▸ Work task
Your reproduction of the entries should be exact and should contain no pictures.

▸ The input
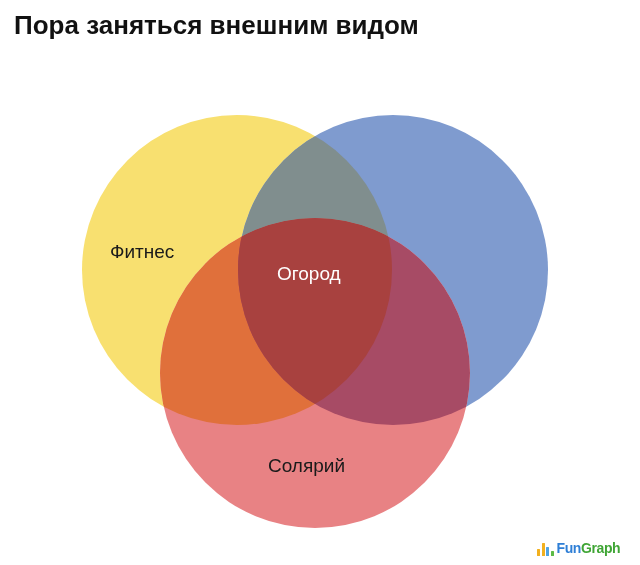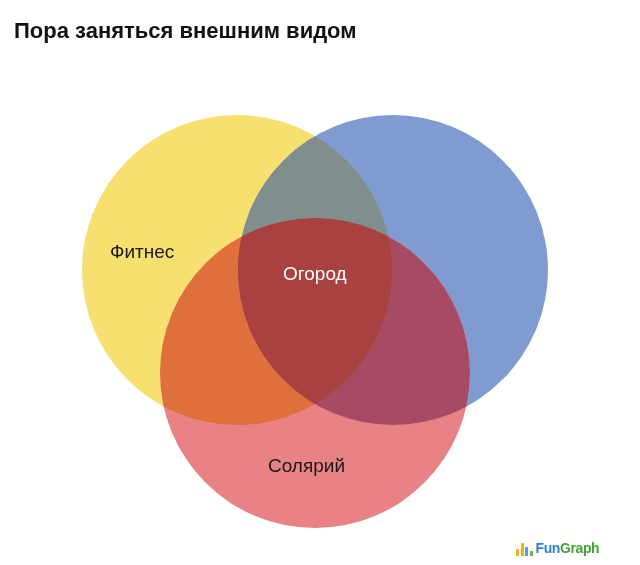--- a/index.html
+++ b/index.html
@@ -26,8 +26,8 @@
   #chart-title {
     position: absolute;
     left: 14px;
-    top: 14px;
-    font-size: 22px;
+    top: 8px;
+    font-size: 26px;
     font-weight: bold;
     color: #111111;
     letter-spacing: 0px;

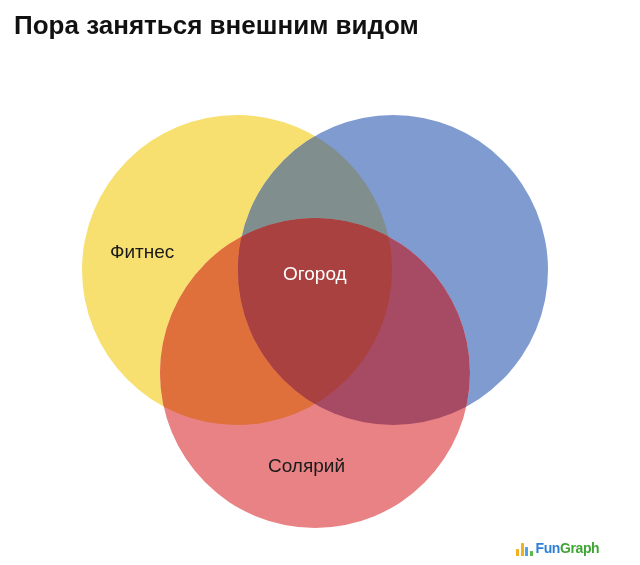--- a/index.html
+++ b/index.html
@@ -59,7 +59,7 @@
   #label-set-b { left: 398px; top: 219px; }
   #label-set-c { left: 268px; top: 455px; }
   #label-center {
-    left: 283px;
+    left: 277px;
     top: 263px;
     color: #ffffff;
   }

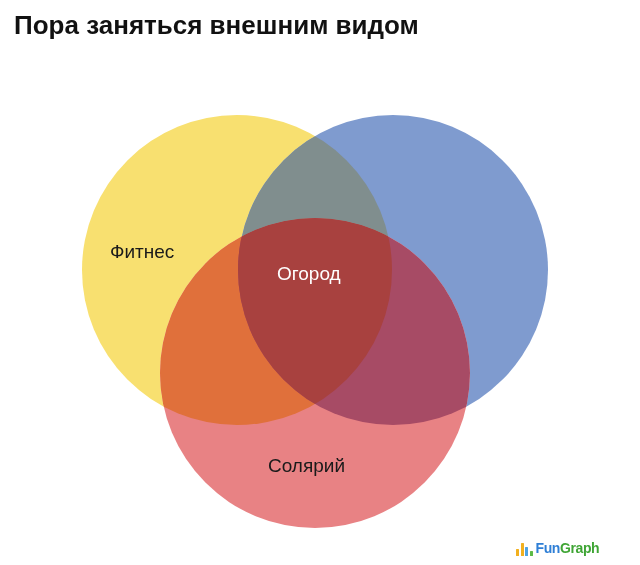--- a/index.html
+++ b/index.html
@@ -67,7 +67,7 @@
   
   #watermark {
     position: absolute;
-    left: 516px;
+    left: 537px;
     top: 536px;
     display: flex;
     align-items: flex-end;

▸ Output of the exercise
--- a/index.html
+++ b/index.html
@@ -26,8 +26,8 @@
   #chart-title {
     position: absolute;
     left: 14px;
-    top: 14px;
-    font-size: 22px;
+    top: 8px;
+    font-size: 26px;
     font-weight: bold;
     color: #111111;
     letter-spacing: 0px;

--- a/index.html
+++ b/index.html
@@ -59,7 +59,7 @@
   #label-set-b { left: 398px; top: 219px; }
   #label-set-c { left: 268px; top: 455px; }
   #label-center {
-    left: 283px;
+    left: 277px;
     top: 263px;
     color: #ffffff;
   }

--- a/index.html
+++ b/index.html
@@ -67,7 +67,7 @@
   
   #watermark {
     position: absolute;
-    left: 516px;
+    left: 537px;
     top: 536px;
     display: flex;
     align-items: flex-end;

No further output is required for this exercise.